Mardin Yeni Otogar Şengal Kampı
Diyarbakır ziyaretimiz sırasında son ziyaretimiz Mardin’de bulunan Yeni Otogar binasında yerleşmiş olan Şengal kampına oldu. Burası henüz yeni bitmiş bir bina. Eksikliklerine rağmen Şengallilerin göçü başlayınca mecburen müteahhitten alınarak kampa çevrilmiş. Çadır kentlere göre daha korunaklı betonarme bir yapı. Aslen ofis olarak hazırlanmış olan iç bölmeler tek tek ailelere tahsis edilmiş. Her bölmede içeriden merdiven ile bir üst odaya çıkılıyor. Her bölmede bir klima var. Kampın sorumluları ve görüştüğümüz DBP Mardin Artuklu İlçe Eş Başkanı Hasan Bey, burası konusunda şanslı olduklarını belirtiyorlar. Bu kampa 26 Ağustos’ta taşınılmış. Buradan önce 9 Ağustos’ ta göçün başlamasıyla birlikte Mardin’in eski Ezidi köyü olan Bacini’ ye yerleştirilmiş gelen aileler. Ancak daha sonra orada yığılma olmaya başladığında tıkanıklık yeni yer arayışıyla çözülmüş ve otogar çözüm olmuş.
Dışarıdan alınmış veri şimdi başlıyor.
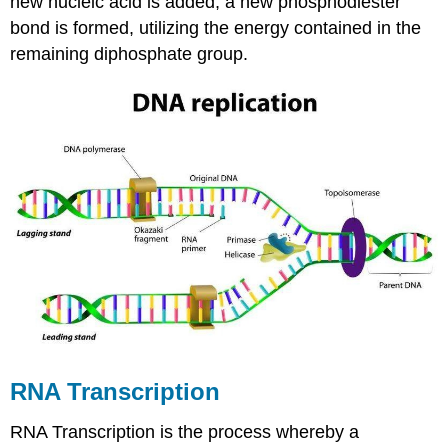
new nucleic acid is added, a new phosphodiester
bond is formed, utilizing the energy contained in the
remaining diphosphate group.
RNA Transcription
RNA Transcription is the process whereby a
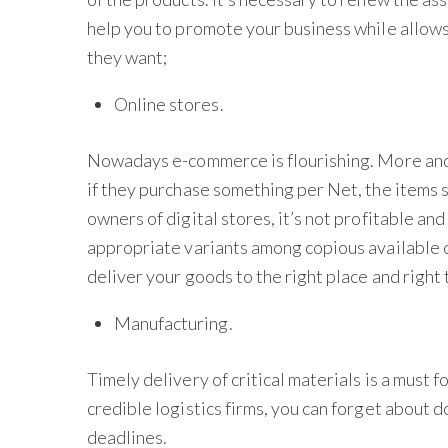
help you to promote your business while allows
they want;
Online stores.
Nowadays e-commerce is flourishing. More and 
if they purchase something per Net, the items s
owners of digital stores, it’s not profitable and
appropriate variants among copious available
deliver your goods to the right place and right 
Manufacturing.
Timely delivery of critical materials is a must 
credible logistics firms, you can forget about 
deadlines.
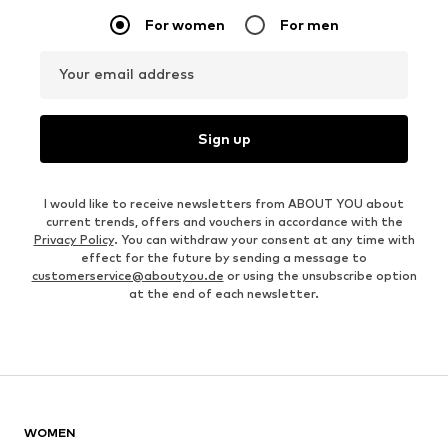
For women
For men
Your email address
Sign up
I would like to receive newsletters from ABOUT YOU about
current trends, offers and vouchers in accordance with the
Privacy Policy
. You can withdraw your consent at any time with
effect for the future by sending a message to
customerservice@aboutyou.de
or using the unsubscribe option
at the end of each newsletter.
WOMEN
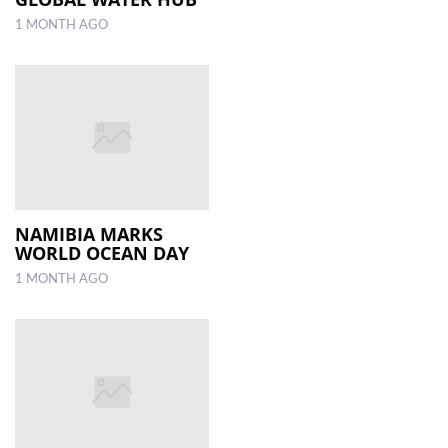
1 MONTH AGO
NAMIBIA MARKS
WORLD OCEAN DAY
1 MONTH AGO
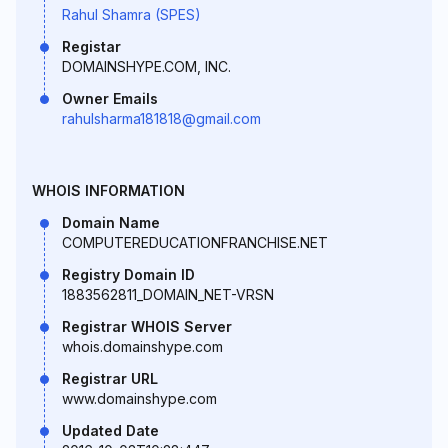
Rahul Shamra (SPES)
Registar
DOMAINSHYPE.COM, INC.
Owner Emails
rahulsharma181818@gmail.com
WHOIS INFORMATION
Domain Name
COMPUTEREDUCATIONFRANCHISE.NET
Registry Domain ID
1883562811_DOMAIN_NET-VRSN
Registrar WHOIS Server
whois.domainshype.com
Registrar URL
www.domainshype.com
Updated Date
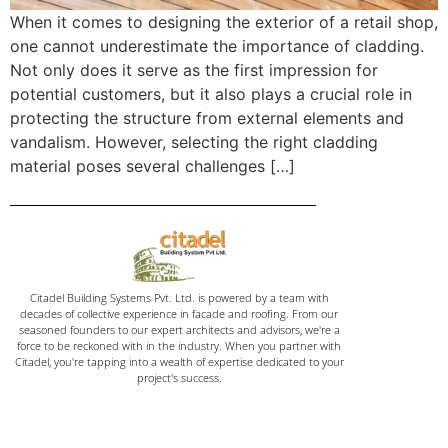
When it comes to designing the exterior of a retail shop,
one cannot underestimate the importance of cladding.
Not only does it serve as the first impression for
potential customers, but it also plays a crucial role in
protecting the structure from external elements and
vandalism. However, selecting the right cladding
material poses several challenges […]
Citadel Building Systems Pvt. Ltd. is powered by a team with
decades of collective experience in facade and roofing. From our
seasoned founders to our expert architects and advisors, we're a
force to be reckoned with in the industry. When you partner with
Citadel, you're tapping into a wealth of expertise dedicated to your
project's success.
Home
Email: vinaykumar@citadelinfraas.com
Quick Links
Get In Touch
Email: rashikumar@citadelinfraas.com
About Us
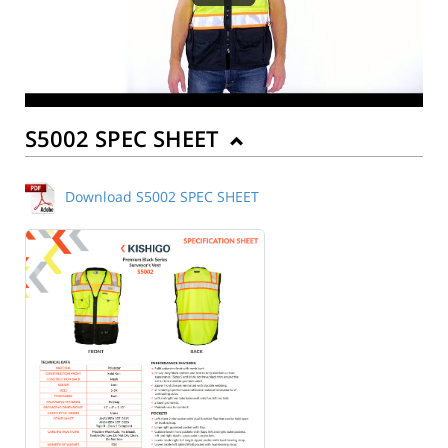
S5002 SPEC SHEET
Download S5002 SPEC SHEET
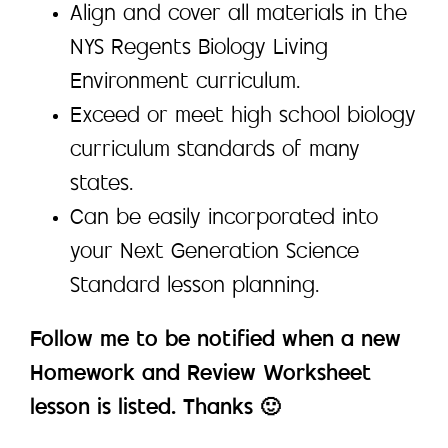
Align and cover all materials in the
NYS Regents Biology Living
Environment curriculum.
Exceed or meet high school biology
curriculum standards of many
states.
Can be easily incorporated into
your Next Generation Science
Standard lesson planning.
Follow me to be notified when a new
Homework and Review Worksheet
lesson is listed. Thanks 🙂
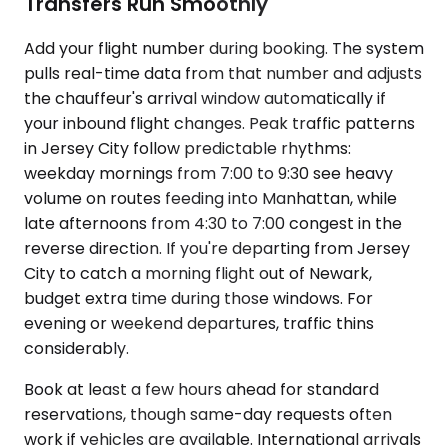
Transfers Run Smoothly
Add your flight number during booking. The system
pulls real-time data from that number and adjusts
the chauffeur's arrival window automatically if
your inbound flight changes. Peak traffic patterns
in Jersey City follow predictable rhythms:
weekday mornings from 7:00 to 9:30 see heavy
volume on routes feeding into Manhattan, while
late afternoons from 4:30 to 7:00 congest in the
reverse direction. If you're departing from Jersey
City to catch a morning flight out of Newark,
budget extra time during those windows. For
evening or weekend departures, traffic thins
considerably.
Book at least a few hours ahead for standard
reservations, though same-day requests often
work if vehicles are available. International arrivals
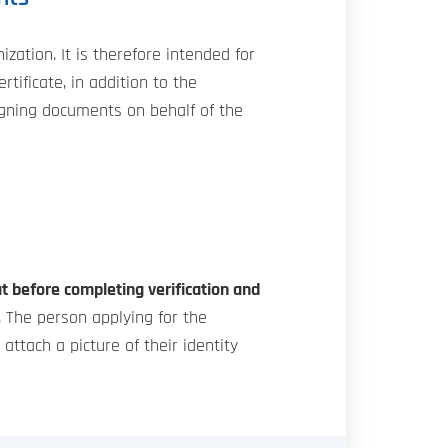
zation. It is therefore intended for
ificate, in addition to the
 signing documents on behalf of the
t before completing verification and
. The person applying for the
ttach a picture of their identity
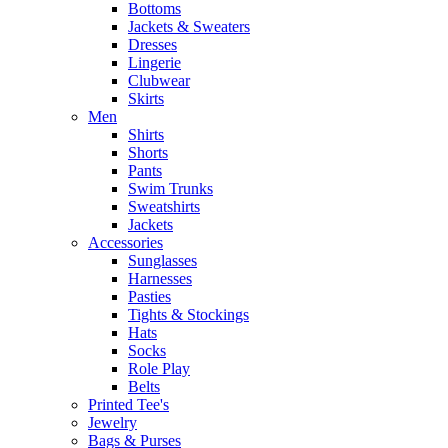
Bottoms
Jackets & Sweaters
Dresses
Lingerie
Clubwear
Skirts
Men
Shirts
Shorts
Pants
Swim Trunks
Sweatshirts
Jackets
Accessories
Sunglasses
Harnesses
Pasties
Tights & Stockings
Hats
Socks
Role Play
Belts
Printed Tee's
Jewelry
Bags & Purses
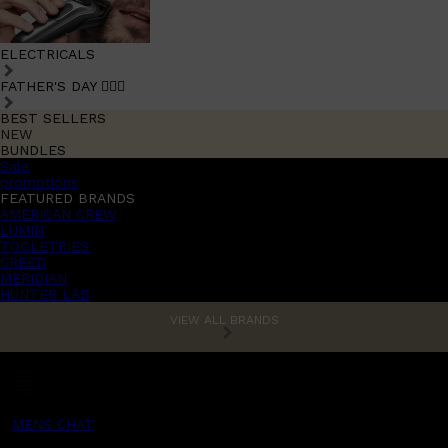
ELECTRICALS
FATHER'S DAY 🧔🏽‍♂️
BEST SELLERS
NEW
BUNDLES
Sale
promotions
FEATURED BRANDS
AMERICAN CREW
LUMIN
TOOLETRIES
CREED
MERIDIAN
HUNTER LAB
VIEW ALL BRANDS
MENS CHAT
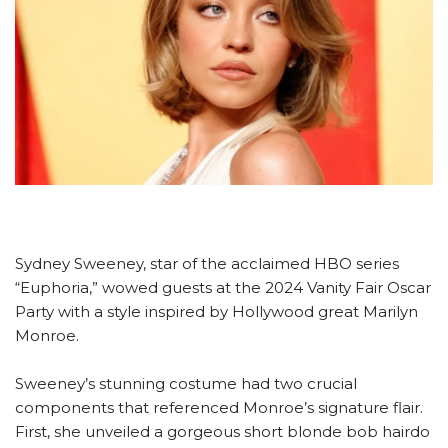
Sydney Sweeney, star of the acclaimed HBO series
“Euphoria,” wowed guests at the 2024 Vanity Fair Oscar
Party with a style inspired by Hollywood great Marilyn
Monroe.
Sweeney’s stunning costume had two crucial
components that referenced Monroe’s signature flair.
First, she unveiled a gorgeous short blonde bob hairdo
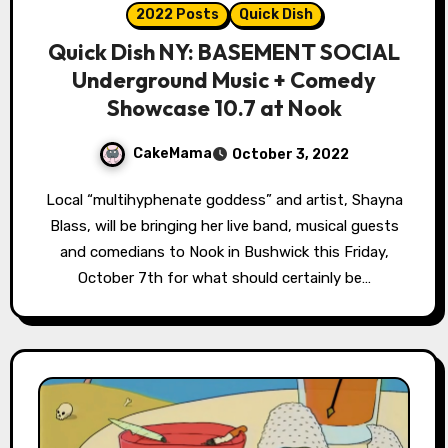
2022 Posts
Quick Dish
Quick Dish NY: BASEMENT SOCIAL
Underground Music + Comedy
Showcase 10.7 at Nook
CakeMama
October 3, 2022
Local “multihyphenate goddess” and artist, Shayna
Blass, will be bringing her live band, musical guests
and comedians to Nook in Bushwick this Friday,
October 7th for what should certainly be…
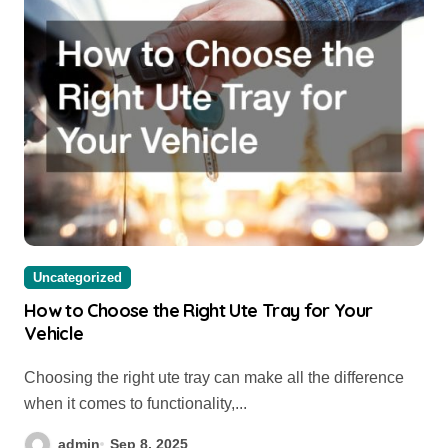
Uncategorized
How to Choose the Right Ute Tray for Your
Vehicle
Choosing the right ute tray can make all the difference
when it comes to functionality,...
admin
Sep 8, 2025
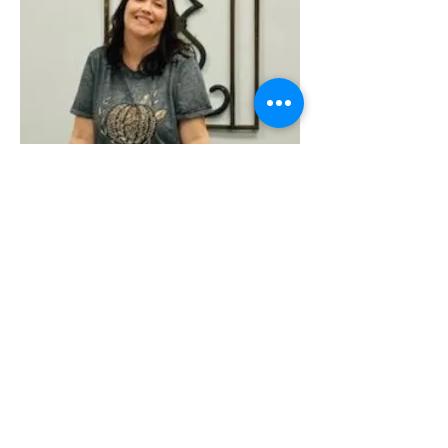
Share this event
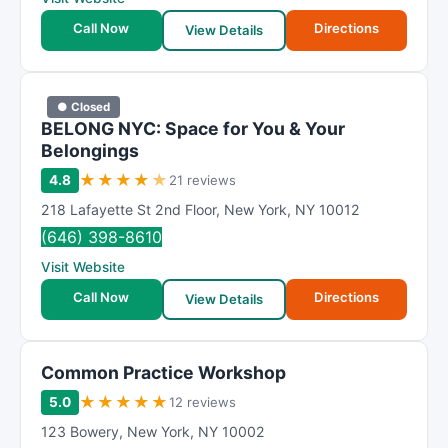
Call Now
Directions
View Details
● Closed
BELONG NYC: Space for You & Your
Belongings
★
★
★
★
★
4.8
21 reviews
218 Lafayette St 2nd Floor
,
New York
,
NY
10012
(646) 398-8610
Visit Website
Call Now
Directions
View Details
Common Practice Workshop
★
★
★
★
★
5.0
12 reviews
123 Bowery
,
New York
,
NY
10002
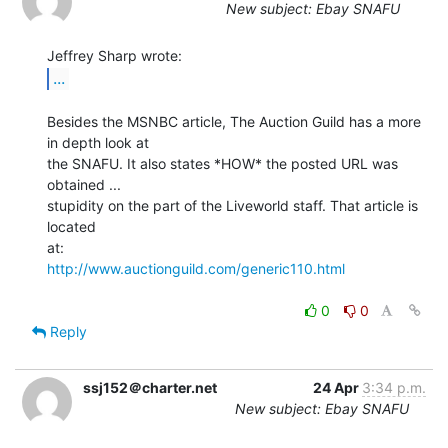
New subject: Ebay SNAFU
...
Besides the MSNBC article, The Auction Guild has a more 
in depth look at

the SNAFU. It also states *HOW* the posted URL was 
obtained ...

stupidity on the part of the Liveworld staff. That article is 
located

http://www.auctionguild.com/generic110.html
0
0
Reply
ssj152＠charter.net
24 Apr
3:34 p.m.
New subject: Ebay SNAFU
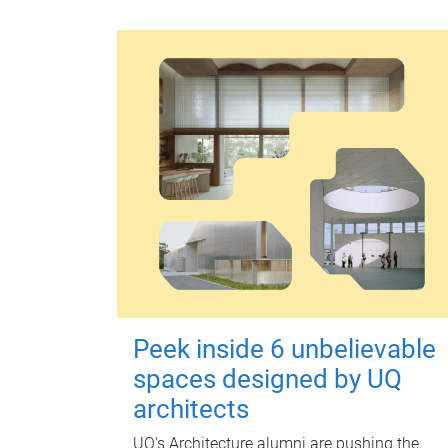
Peek inside 6 unbelievable
spaces designed by UQ
architects
UQ's Architecture alumni are pushing the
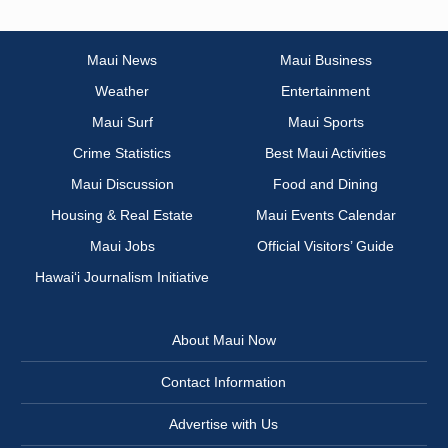
Maui News
Maui Business
Weather
Entertainment
Maui Surf
Maui Sports
Crime Statistics
Best Maui Activities
Maui Discussion
Food and Dining
Housing & Real Estate
Maui Events Calendar
Maui Jobs
Official Visitors’ Guide
Hawai‘i Journalism Initiative
About Maui Now
Contact Information
Advertise with Us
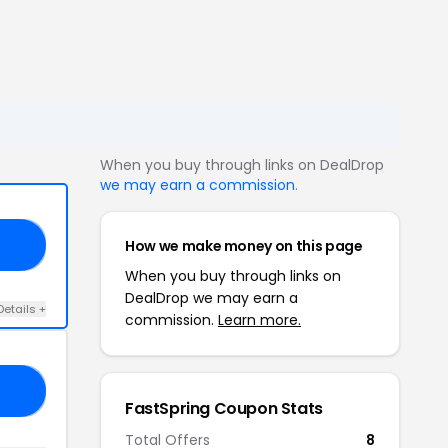
When you buy through links on DealDrop
we may earn a commission
.
How we make money on this page
IP
When you buy through links on
DealDrop we may earn a
Details +
commission.
Learn more.
AL
FastSpring Coupon Stats
Total Offers
8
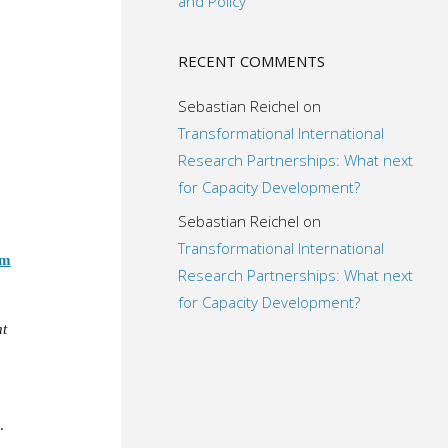
and Policy
RECENT COMMENTS
Sebastian Reichel
on
Transformational International
Research Partnerships: What next
for Capacity Development?
Sebastian Reichel
on
Transformational International
om
Research Partnerships: What next
for Capacity Development?
t
.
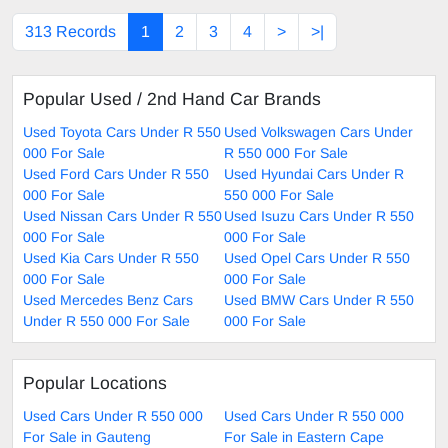
313 Records
1
2
3
4
>
>|
Popular Used / 2nd Hand Car Brands
Used Toyota Cars Under R 550
Used Volkswagen Cars Under
000 For Sale
R 550 000 For Sale
Used Ford Cars Under R 550
Used Hyundai Cars Under R
000 For Sale
550 000 For Sale
Used Nissan Cars Under R 550
Used Isuzu Cars Under R 550
000 For Sale
000 For Sale
Used Kia Cars Under R 550
Used Opel Cars Under R 550
000 For Sale
000 For Sale
Used Mercedes Benz Cars
Used BMW Cars Under R 550
Under R 550 000 For Sale
000 For Sale
Popular Locations
Used Cars Under R 550 000
Used Cars Under R 550 000
For Sale in Gauteng
For Sale in Eastern Cape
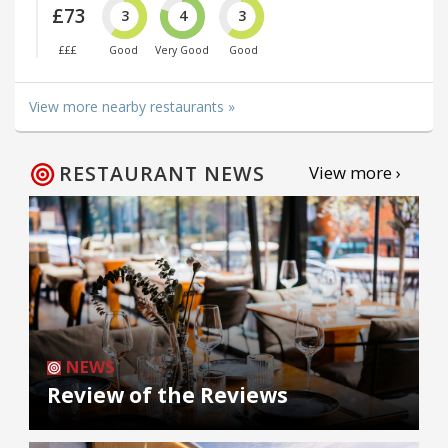
£73
3
4
3
£££
Good
Very Good
Good
View more nearby restaurants »
RESTAURANT NEWS
View more ›
NEWS
Review of the Reviews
Şu anda Otogar’ da 49 aile kalıyor, toplam 300 kişi. Son zamanlarda sayı azalmış. 20 aile gitmiş, dönebilen Zaho’ ya dönüyormuş, devletin AFAD kampına giden çok az aile varmış. “Zaten biz onları elimizden geldiği kadar devlet kampına göndermiyoruz. Bazen kendi istekleriyle gitmek istiyorlar sadece birkaç aile. Buraya ilk giriş yapan 1300 kişi vardı, şimdi 300 kişi kaldı.”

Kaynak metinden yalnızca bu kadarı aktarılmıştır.